Pilots of strike aircraft aboard this aircraft carrier, which recently headed toward the Persian Gulf for air operations over Iraq, routinely rely on commercial handheld Global Positioning System receivers to help navigate their older "Tomcat" fighters not equipped with built-in military systems.
Captain Rick McHarg, commander of the ship's formidable air wing, which includes F-18 "Hornet" and F-14 Tomcat strike aircraft, said the lack of built-in military GPS systems on some of the aircraft aboard reflects what he called "the cruel reality of [budget] dollars."
McHarg, who straps a commercial Garmin Corp. GPS receiver into the cockpit of his Tomcat, described it as "the best thing we can have to know where we are.... It's the best guarantee that the airplane and its [internal navigation system] are aligned."
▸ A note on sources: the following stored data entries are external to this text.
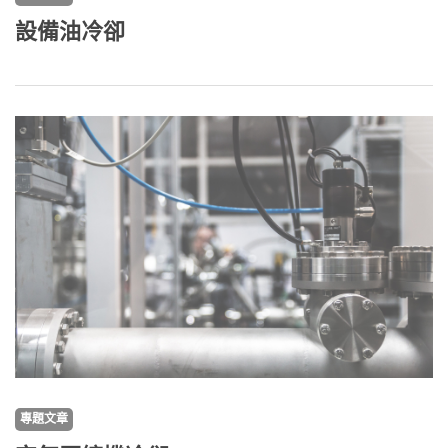
設備油冷卻
專題文章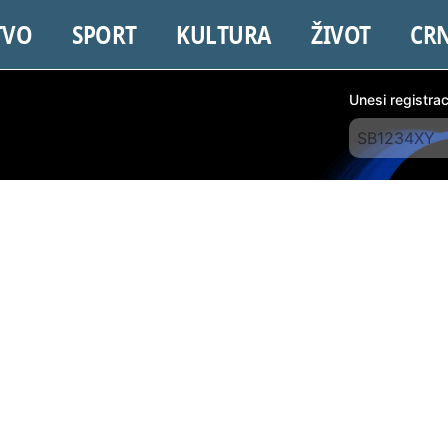
TVO
SPORT
KULTURA
ŽIVOT
CR
Unesi registra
The Pentagon generally discourages the services from buying commercial GPS receivers, as opposed to military-standard equipment, because they are not as reliable as military equipment, and they are more susceptible to jamming.
But McHarg dismissed such warnings, saying his Garmin provides him with "the best situational awareness" he can get in the cockpit of an aircraft not equipped with integrated, military GPS systems.
Lt. Drew Basden, a pilot who works as the ship's landing signals officer, said squadrons on the ship have been using internal funding to buy the commercial GPS receivers, which he described as "squadron band-aid kits. They provide basic [navigation and]...they're better than [the internal] aircraft systems" on the older aircraft.
McHarg said the aircrews aboard this ship use a variety of handheld GPS receivers, but the aircrews rely primarily on a series of Garmin handhelds, primarily because of those devices' built-in map displays. McHarg added that many of the pilots also fly with a second handheld GPS receiver in their flight suits, to help rescue aircraft locate the pilots in case they are shot down or have to eject. "These are just [junior officers] buying receivers" with their own funds, Basden said.
Pilots aboard the Kitty Hawk have no recourse to commercial systems to replace outdated survival radios.
Deployment of the GPS-equipped Combat Survivor Evader Locator (CSEL), which would allow downed pilots to contact rescue teams instantly with their exact position, has been delayed because of research and development problems, forcing pilots here to operate with Vietnam War-era survival radios.
Basden, informed that the CSEL failed a Pentagon test last year, due in part to its hard-to-operate, menu-driven interface, said he too would flunk any system that used such an interface.
"If I'm down and hurt, I don't want to push a lot of buttons. I might only have the use of one hand," he said.